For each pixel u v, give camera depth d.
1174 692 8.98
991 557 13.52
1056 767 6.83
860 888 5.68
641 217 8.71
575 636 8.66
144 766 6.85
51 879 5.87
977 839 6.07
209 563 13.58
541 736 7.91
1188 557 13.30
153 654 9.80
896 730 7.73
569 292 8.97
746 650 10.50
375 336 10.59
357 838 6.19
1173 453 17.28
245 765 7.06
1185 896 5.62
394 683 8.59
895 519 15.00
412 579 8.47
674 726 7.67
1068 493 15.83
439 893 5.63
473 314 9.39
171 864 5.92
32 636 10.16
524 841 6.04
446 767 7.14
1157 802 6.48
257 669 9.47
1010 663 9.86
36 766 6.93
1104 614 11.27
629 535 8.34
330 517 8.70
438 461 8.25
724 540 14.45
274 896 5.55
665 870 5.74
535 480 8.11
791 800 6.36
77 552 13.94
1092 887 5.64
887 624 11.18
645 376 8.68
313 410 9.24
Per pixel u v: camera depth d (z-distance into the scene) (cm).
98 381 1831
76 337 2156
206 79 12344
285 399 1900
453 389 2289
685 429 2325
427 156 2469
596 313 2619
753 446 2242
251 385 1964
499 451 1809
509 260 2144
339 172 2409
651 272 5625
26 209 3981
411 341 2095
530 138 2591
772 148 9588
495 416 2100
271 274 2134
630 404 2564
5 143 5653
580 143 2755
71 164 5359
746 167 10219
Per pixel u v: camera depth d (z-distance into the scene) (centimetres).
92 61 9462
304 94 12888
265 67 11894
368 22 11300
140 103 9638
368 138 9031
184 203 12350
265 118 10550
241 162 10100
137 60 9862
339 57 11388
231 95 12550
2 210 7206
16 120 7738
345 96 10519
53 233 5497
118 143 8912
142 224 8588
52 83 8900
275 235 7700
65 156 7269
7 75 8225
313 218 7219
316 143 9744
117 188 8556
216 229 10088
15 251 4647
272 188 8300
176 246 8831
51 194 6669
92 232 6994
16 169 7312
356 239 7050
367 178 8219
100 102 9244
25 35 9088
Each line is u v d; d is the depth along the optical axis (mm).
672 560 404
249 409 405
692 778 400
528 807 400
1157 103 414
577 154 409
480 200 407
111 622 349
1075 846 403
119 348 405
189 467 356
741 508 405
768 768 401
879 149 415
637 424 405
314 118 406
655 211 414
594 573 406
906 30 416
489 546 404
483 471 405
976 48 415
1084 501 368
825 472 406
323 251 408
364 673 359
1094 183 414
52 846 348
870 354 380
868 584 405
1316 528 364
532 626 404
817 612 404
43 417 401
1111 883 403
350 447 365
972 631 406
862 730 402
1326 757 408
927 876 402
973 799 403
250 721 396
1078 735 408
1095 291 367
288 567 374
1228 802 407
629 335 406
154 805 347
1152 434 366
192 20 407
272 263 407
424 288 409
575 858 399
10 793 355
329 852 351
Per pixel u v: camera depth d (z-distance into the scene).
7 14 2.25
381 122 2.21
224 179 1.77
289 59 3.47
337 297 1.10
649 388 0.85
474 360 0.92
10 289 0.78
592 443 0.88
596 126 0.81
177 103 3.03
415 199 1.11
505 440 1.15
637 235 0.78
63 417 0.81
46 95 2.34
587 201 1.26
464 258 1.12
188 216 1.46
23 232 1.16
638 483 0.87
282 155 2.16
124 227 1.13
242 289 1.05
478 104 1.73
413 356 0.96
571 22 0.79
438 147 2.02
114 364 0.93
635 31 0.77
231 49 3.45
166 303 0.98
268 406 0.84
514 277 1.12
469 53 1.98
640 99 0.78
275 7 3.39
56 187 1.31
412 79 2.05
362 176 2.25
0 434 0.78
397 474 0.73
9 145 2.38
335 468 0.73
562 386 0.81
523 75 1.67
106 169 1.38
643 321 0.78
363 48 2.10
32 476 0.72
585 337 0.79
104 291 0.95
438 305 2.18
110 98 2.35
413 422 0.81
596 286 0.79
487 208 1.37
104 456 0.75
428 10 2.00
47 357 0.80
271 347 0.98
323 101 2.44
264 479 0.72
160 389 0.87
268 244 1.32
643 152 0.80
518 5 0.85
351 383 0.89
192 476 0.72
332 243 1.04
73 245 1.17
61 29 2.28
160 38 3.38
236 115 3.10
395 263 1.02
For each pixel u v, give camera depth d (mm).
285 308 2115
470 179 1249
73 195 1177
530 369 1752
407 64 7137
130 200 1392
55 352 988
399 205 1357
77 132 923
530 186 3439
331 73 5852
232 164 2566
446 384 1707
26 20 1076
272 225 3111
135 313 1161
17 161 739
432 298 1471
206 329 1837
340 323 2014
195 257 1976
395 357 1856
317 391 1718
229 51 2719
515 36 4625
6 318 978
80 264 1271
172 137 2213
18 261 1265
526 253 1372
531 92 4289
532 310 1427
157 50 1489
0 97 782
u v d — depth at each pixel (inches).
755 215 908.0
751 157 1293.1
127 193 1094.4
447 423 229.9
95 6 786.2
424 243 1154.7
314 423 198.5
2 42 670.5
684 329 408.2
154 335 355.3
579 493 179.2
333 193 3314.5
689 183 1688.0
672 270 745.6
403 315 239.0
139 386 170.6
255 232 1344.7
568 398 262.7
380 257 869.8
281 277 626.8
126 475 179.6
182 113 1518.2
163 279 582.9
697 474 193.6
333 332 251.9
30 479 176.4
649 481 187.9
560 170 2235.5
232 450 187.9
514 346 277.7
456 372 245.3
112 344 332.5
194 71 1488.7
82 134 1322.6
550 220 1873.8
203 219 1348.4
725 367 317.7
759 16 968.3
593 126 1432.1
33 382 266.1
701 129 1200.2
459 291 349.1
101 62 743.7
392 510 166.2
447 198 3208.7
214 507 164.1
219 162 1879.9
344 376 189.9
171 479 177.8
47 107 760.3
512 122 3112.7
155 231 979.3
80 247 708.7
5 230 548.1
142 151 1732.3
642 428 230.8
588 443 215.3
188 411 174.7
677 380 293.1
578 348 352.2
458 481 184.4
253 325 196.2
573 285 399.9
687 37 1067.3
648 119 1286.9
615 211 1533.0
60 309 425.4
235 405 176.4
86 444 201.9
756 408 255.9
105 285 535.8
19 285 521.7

*****

Work required - From the entries above, return exactly the line containing "424 243 1154.7", the line containing "697 474 193.6", and all lines between, and nothing else.

Expected answer -
424 243 1154.7
314 423 198.5
2 42 670.5
684 329 408.2
154 335 355.3
579 493 179.2
333 193 3314.5
689 183 1688.0
672 270 745.6
403 315 239.0
139 386 170.6
255 232 1344.7
568 398 262.7
380 257 869.8
281 277 626.8
126 475 179.6
182 113 1518.2
163 279 582.9
697 474 193.6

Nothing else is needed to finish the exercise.